• What needs to be done: Exactly as given, output all the records that follow.

• Given data:
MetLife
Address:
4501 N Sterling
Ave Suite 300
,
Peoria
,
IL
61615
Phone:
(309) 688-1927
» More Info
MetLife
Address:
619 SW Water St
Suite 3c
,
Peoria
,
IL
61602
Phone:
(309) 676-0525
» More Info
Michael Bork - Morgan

• Answer to this exercise:
MetLife
Address:
4501 N Sterling
Ave Suite 300
,
Peoria
,
IL
61615
Phone:
(309) 688-1927
» More Info
MetLife
Address:
619 SW Water St
Suite 3c
,
Peoria
,
IL
61602
Phone:
(309) 676-0525
» More Info
Michael Bork - Morgan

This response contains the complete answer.